Fugitive Slaves in Ancient Israel
September 10, 2011 Leave a comment
How great it is to incorporate some lessons and issues from the Bible into this blog, even for a short post tying in with something I wrote here earlier. I couldn’t resist bringing this up after studying some of the Laws of Deuteronomy earlier today. In Deuteronomy 23:16-17, Israel is given an obligation concerning the treatment of escaped slaves, reading (from the Tanakh of the Jewish Publication Society):
You shall not turn over to his master a slave who seeks refuge with you from his master. He shall live with you in any place he may choose among the settlements in your midst, wherever he pleases; you must not ill-treat him.

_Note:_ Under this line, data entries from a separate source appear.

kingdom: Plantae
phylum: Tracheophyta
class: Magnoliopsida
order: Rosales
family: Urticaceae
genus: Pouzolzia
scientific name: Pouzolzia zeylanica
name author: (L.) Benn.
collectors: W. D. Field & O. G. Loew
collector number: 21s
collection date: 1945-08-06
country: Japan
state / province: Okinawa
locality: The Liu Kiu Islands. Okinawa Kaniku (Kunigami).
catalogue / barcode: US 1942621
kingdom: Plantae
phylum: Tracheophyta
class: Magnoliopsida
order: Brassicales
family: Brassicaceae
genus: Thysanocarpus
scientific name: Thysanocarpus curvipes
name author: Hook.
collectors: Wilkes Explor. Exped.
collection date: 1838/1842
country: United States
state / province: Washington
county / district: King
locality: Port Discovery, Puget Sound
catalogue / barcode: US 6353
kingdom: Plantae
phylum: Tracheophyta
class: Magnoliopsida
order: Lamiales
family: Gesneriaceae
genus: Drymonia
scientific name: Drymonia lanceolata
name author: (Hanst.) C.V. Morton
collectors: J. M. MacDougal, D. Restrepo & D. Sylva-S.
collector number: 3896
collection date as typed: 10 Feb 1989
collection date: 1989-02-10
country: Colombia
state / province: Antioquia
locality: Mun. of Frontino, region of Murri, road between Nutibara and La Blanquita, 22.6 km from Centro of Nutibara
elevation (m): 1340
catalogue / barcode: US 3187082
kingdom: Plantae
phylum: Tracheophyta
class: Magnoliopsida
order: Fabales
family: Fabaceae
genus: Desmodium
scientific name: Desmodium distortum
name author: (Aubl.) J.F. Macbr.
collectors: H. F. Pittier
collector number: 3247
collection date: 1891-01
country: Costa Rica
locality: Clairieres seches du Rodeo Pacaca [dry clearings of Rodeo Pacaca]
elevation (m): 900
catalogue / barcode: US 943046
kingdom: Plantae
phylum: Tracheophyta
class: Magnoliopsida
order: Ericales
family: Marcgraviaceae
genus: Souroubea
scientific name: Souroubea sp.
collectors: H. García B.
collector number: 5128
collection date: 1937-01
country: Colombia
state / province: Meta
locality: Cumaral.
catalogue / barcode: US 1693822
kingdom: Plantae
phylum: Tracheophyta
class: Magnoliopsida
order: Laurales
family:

What a remarkable departure this is from the norm of the Ancient World. The Code of Hammurabi stipulated that all escaped slaves be returned to their owners, on pain of stiff penalties. The Fugitive Slave Law in America lasted until the end of the War Between the States. In his excellent Pentateuch & Haftorahs, the former Chief Rabbi of the United Kingdom, Joseph H. Hertz, noted in his commentary that despite the noticeable laws surrounding slaves in the Torah, slavery in Ancient Israel & Judah was appears to have been very rare. Throughout Scripture, there are no references to slave markets in the Land, and scant indeed are mentions of slaves among Israelite society.
The obligation to shelter escaped slaves and treat them kindly might explain this situation, along with the commandment to free slaves on the Jubilee year, as well as to release a slave upon his seventh year of service (Exodus chap. 21 and Deuteronomy chap. 15). This relates to the libertarian and humanitarian arguments I mentioned in favor of the Secession of the Confederate States of America. In the libertarian scholar Jeffery Rogers Hummel’s ‘Emancipating Slaves, Enslaving Free Men: A History of the American Civil War’, the author argues that slavery would not have lasted very long in the Confederacy, given that the United States would no doubt have quickly repealed the widely hated Fugitive Slave Law of 1850. This in turn would have created a flood of runaway slaves from the South in the direction of freedom, making slavery more costly to maintain where it existed. Famous abolitionists such as William Lloyd Garrison actually advocated before and during the war years that the free states secede from the slave states for this to happen. Hummel uses the example of Brazil, where slavery was outlawed in some areas but not in others. Free regions became such a haven for runaways that the costs of runaways on slave-owners became far too much to bear. Slavery was abandoned all over Brazil in 1888, without a shot fired. Human beings forced into slavery simply don’t start acting like cattle or pieces of furniture.
Interestingly, if unexpectedly, it seems that there is good evidence to support the position of Hummel and Garrison from the Bible itself.